- Your goal:
Copy out the entries below with every instance of "Size" changed to "File size" and nothing else altered. Leave the pictures out of your answer.

- Given information:

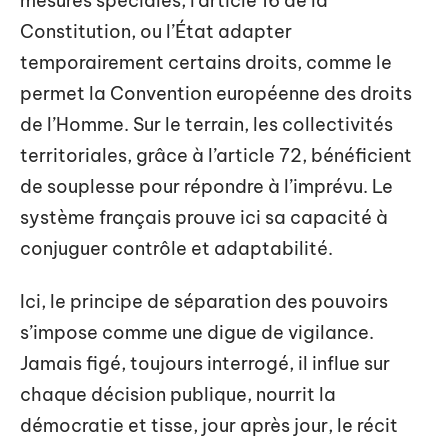
mesures spéciales, l’article 16 de la
Constitution, ou l’État adapter
temporairement certains droits, comme le
permet la Convention européenne des droits
de l’Homme. Sur le terrain, les collectivités
territoriales, grâce à l’article 72, bénéficient
de souplesse pour répondre à l’imprévu. Le
système français prouve ici sa capacité à
conjuguer contrôle et adaptabilité.
Ici, le principe de séparation des pouvoirs
s’impose comme une digue de vigilance.
Jamais figé, toujours interrogé, il influe sur
chaque décision publique, nourrit la
démocratie et tisse, jour après jour, le récit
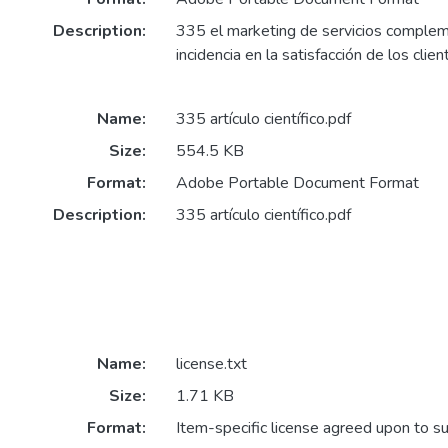
Description:
335 el marketing de servicios complem
incidencia en la satisfacción de los clien
Name:
335 artículo científico.pdf
Size:
554.5 KB
Format:
Adobe Portable Document Format
Description:
335 artículo científico.pdf
Name:
license.txt
Size:
1.71 KB
Format:
Item-specific license agreed upon to s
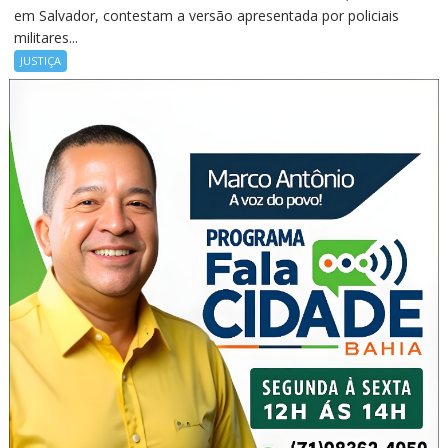
em Salvador, contestam a versão apresentada por policiais
militares...
JUSTIÇA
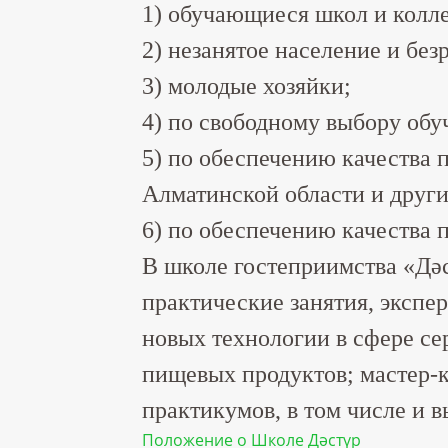
1) обучающиеся школ и колл
2) незанятое население и бе
3) молодые хозяйки;
4) по свободному выбору об
5) по обеспечению качества 
Алматинской области и други
6) по обеспечению качества 
В школе гостеприимства «Дә
практические занятия, экспе
новых технологии в сфере се
пищевых продуктов; мастер-
практикумов, в том числе и 
Положение о Школе Дәстүр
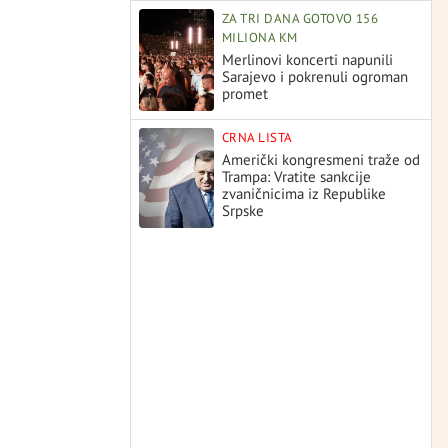
ZA TRI DANA GOTOVO 156
MILIONA KM
Merlinovi koncerti napunili
Sarajevo i pokrenuli ogroman
promet
CRNA LISTA
Američki kongresmeni traže od
Trampa: Vratite sankcije
zvaničnicima iz Republike
Srpske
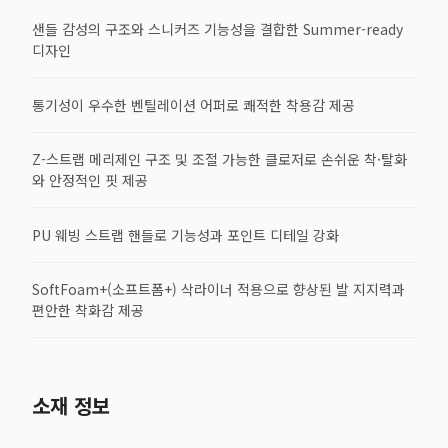
샌들 감성의 구조와 스니커즈 기능성을 결합한 Summer-ready
디자인
통기성이 우수한 벤틸레이션 어퍼로 쾌적한 착용감 제공
Z-스트랩 메리제인 구조 및 조절 가능한 클로저로 손쉬운 착·탈화
와 안정적인 핏 제공
PU 웨빙 스트랩 핸들로 기능성과 포인트 디테일 강화
SoftFoam+(소프트폼+) 삭라이너 적용으로 향상된 발 지지력과
편안한 착화감 제공
소재 정보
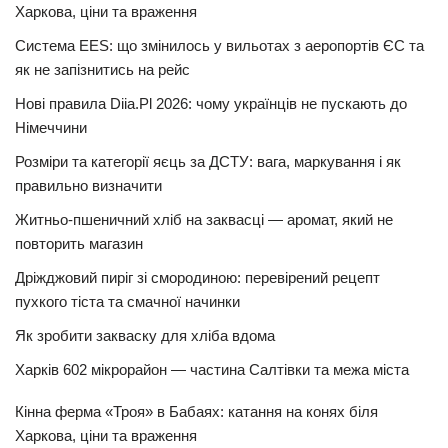
Харкова, ціни та враження
Система EES: що змінилось у вильотах з аеропортів ЄС та
як не запізнитись на рейс
Нові правила Diia.Pl 2026: чому українців не пускають до
Німеччини
Розміри та категорії яєць за ДСТУ: вага, маркування і як
правильно визначити
Житньо-пшеничний хліб на заквасці — аромат, який не
повторить магазин
Дріжджовий пиріг зі смородиною: перевірений рецепт
пухкого тіста та смачної начинки
Як зробити закваску для хліба вдома
Харків 602 мікрорайон — частина Салтівки та межа міста
Кінна ферма «Троя» в Бабаях: катання на конях біля
Харкова, ціни та враження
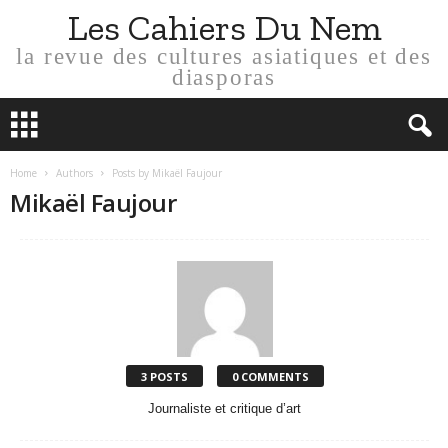
Les Cahiers Du Nem
la revue des cultures asiatiques et des
diasporas
Home
Authors
Posts by Mikaël Faujour
Mikaël Faujour
3 POSTS
0 COMMENTS
Journaliste et critique d’art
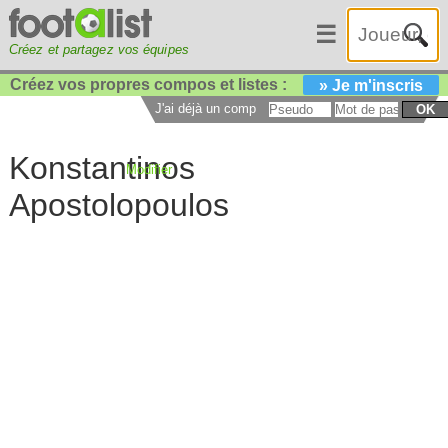
☰
Créez et partagez vos équipes
Créez vos propres compos et listes :
» Je m'inscris
J'ai déjà un compte :
OK
Konstantinos
Modifier
Apostolopoulos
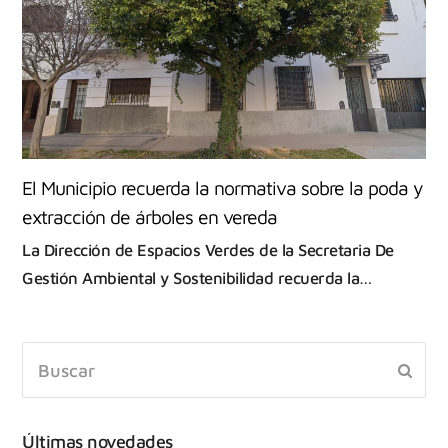
El Municipio recuerda la normativa sobre la poda y
extracción de árboles en vereda
La Dirección de Espacios Verdes de la Secretaria De
Gestión Ambiental y Sostenibilidad recuerda la…
Últimas novedades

- Solution below:
mesures spéciales, l’article 16 de la
Constitution, ou l’État adapter
temporairement certains droits, comme le
permet la Convention européenne des droits
de l’Homme. Sur le terrain, les collectivités
territoriales, grâce à l’article 72, bénéficient
de souplesse pour répondre à l’imprévu. Le
système français prouve ici sa capacité à
conjuguer contrôle et adaptabilité.
Ici, le principe de séparation des pouvoirs
s’impose comme une digue de vigilance.
Jamais figé, toujours interrogé, il influe sur
chaque décision publique, nourrit la
démocratie et tisse, jour après jour, le récit
Description:
335 el marketing de servicios complem
incidencia en la satisfacción de los clien
Name:
335 artículo científico.pdf
File size:
554.5 KB
Format:
Adobe Portable Document Format
Description:
335 artículo científico.pdf
Name:
license.txt
File size:
1.71 KB
Format:
Item-specific license agreed upon to s
em Salvador, contestam a versão apresentada por policiais
militares...
JUSTIÇA
1) обучающиеся школ и колл
2) незанятое население и бе
3) молодые хозяйки;
4) по свободному выбору об
5) по обеспечению качества 
Алматинской области и други
6) по обеспечению качества 
В школе гостеприимства «Дә
практические занятия, экспе
новых технологии в сфере се
пищевых продуктов; мастер-
практикумов, в том числе и 
Положение о Школе Дәстүр
ZA TRI DANA GOTOVO 156
MILIONA KM
Merlinovi koncerti napunili
Sarajevo i pokrenuli ogroman
promet
CRNA LISTA
Američki kongresmeni traže od
Trampa: Vratite sankcije
zvaničnicima iz Republike
Srpske
샌들 감성의 구조와 스니커즈 기능성을 결합한 Summer-ready
디자인
통기성이 우수한 벤틸레이션 어퍼로 쾌적한 착용감 제공
Z-스트랩 메리제인 구조 및 조절 가능한 클로저로 손쉬운 착·탈화
와 안정적인 핏 제공
PU 웨빙 스트랩 핸들로 기능성과 포인트 디테일 강화
SoftFoam+(소프트폼+) 삭라이너 적용으로 향상된 발 지지력과
편안한 착화감 제공
소재 정보
Харкова, ціни та враження
Система EES: що змінилось у вильотах з аеропортів ЄС та
як не запізнитись на рейс
Нові правила Diia.Pl 2026: чому українців не пускають до
Німеччини
Розміри та категорії яєць за ДСТУ: вага, маркування і як
правильно визначити
Житньо-пшеничний хліб на заквасці — аромат, який не
повторить магазин
Дріжджовий пиріг зі смородиною: перевірений рецепт
пухкого тіста та смачної начинки
Як зробити закваску для хліба вдома
Харків 602 мікрорайон — частина Салтівки та межа міста
Кінна ферма «Троя» в Бабаях: катання на конях біля
Харкова, ціни та враження
Les Cahiers Du Nem
la revue des cultures asiatiques et des
diasporas
Home
Authors
Posts by Mikaël Faujour
Mikaël Faujour
3 POSTS
0 COMMENTS
Journaliste et critique d’art
☰
Créez et partagez vos équipes
Créez vos propres compos et listes :
» Je m'inscris
J'ai déjà un compte :
OK
Konstantinos
Modifier
Apostolopoulos
El Municipio recuerda la normativa sobre la poda y
extracción de árboles en vereda
La Dirección de Espacios Verdes de la Secretaria De
Gestión Ambiental y Sostenibilidad recuerda la…
Últimas novedades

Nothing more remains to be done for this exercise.